(Saved data entries)
==========

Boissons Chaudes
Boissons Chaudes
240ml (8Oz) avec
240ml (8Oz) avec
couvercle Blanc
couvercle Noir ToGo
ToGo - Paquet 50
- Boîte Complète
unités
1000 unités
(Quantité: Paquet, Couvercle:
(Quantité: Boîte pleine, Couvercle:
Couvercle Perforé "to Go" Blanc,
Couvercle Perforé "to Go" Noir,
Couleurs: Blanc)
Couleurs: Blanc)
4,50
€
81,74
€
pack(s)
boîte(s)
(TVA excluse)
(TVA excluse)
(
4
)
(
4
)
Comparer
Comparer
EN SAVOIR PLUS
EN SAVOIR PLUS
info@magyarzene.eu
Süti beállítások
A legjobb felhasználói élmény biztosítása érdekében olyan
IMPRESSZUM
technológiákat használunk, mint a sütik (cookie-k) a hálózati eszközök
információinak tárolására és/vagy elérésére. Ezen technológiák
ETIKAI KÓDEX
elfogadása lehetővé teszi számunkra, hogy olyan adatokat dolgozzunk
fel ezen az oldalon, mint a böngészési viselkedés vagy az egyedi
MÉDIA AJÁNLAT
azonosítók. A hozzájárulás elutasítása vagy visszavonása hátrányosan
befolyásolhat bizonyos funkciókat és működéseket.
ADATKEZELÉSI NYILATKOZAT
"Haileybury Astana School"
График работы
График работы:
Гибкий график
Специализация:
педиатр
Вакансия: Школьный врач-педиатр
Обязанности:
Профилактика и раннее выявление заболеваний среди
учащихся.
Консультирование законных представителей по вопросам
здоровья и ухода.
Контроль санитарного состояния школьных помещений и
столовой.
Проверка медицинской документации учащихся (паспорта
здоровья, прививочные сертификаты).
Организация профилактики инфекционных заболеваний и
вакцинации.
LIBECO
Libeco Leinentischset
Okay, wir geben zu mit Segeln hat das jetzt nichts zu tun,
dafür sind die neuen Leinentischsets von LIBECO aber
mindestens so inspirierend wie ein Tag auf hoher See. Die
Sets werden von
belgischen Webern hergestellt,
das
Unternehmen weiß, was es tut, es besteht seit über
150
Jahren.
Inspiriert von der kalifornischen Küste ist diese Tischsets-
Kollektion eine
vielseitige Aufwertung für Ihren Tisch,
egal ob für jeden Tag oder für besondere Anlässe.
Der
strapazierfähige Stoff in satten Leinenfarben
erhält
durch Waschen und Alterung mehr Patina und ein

==========

=== What you will do ===
Give back the whole of the data above, exactly as written.

=== Final answer ===
Boissons Chaudes
Boissons Chaudes
240ml (8Oz) avec
240ml (8Oz) avec
couvercle Blanc
couvercle Noir ToGo
ToGo - Paquet 50
- Boîte Complète
unités
1000 unités
(Quantité: Paquet, Couvercle:
(Quantité: Boîte pleine, Couvercle:
Couvercle Perforé "to Go" Blanc,
Couvercle Perforé "to Go" Noir,
Couleurs: Blanc)
Couleurs: Blanc)
4,50
€
81,74
€
pack(s)
boîte(s)
(TVA excluse)
(TVA excluse)
(
4
)
(
4
)
Comparer
Comparer
EN SAVOIR PLUS
EN SAVOIR PLUS
info@magyarzene.eu
Süti beállítások
A legjobb felhasználói élmény biztosítása érdekében olyan
IMPRESSZUM
technológiákat használunk, mint a sütik (cookie-k) a hálózati eszközök
információinak tárolására és/vagy elérésére. Ezen technológiák
ETIKAI KÓDEX
elfogadása lehetővé teszi számunkra, hogy olyan adatokat dolgozzunk
fel ezen az oldalon, mint a böngészési viselkedés vagy az egyedi
MÉDIA AJÁNLAT
azonosítók. A hozzájárulás elutasítása vagy visszavonása hátrányosan
befolyásolhat bizonyos funkciókat és működéseket.
ADATKEZELÉSI NYILATKOZAT
"Haileybury Astana School"
График работы
График работы:
Гибкий график
Специализация:
педиатр
Вакансия: Школьный врач-педиатр
Обязанности:
Профилактика и раннее выявление заболеваний среди
учащихся.
Консультирование законных представителей по вопросам
здоровья и ухода.
Контроль санитарного состояния школьных помещений и
столовой.
Проверка медицинской документации учащихся (паспорта
здоровья, прививочные сертификаты).
Организация профилактики инфекционных заболеваний и
вакцинации.
LIBECO
Libeco Leinentischset
Okay, wir geben zu mit Segeln hat das jetzt nichts zu tun,
dafür sind die neuen Leinentischsets von LIBECO aber
mindestens so inspirierend wie ein Tag auf hoher See. Die
Sets werden von
belgischen Webern hergestellt,
das
Unternehmen weiß, was es tut, es besteht seit über
150
Jahren.
Inspiriert von der kalifornischen Küste ist diese Tischsets-
Kollektion eine
vielseitige Aufwertung für Ihren Tisch,
egal ob für jeden Tag oder für besondere Anlässe.
Der
strapazierfähige Stoff in satten Leinenfarben
erhält
durch Waschen und Alterung mehr Patina und ein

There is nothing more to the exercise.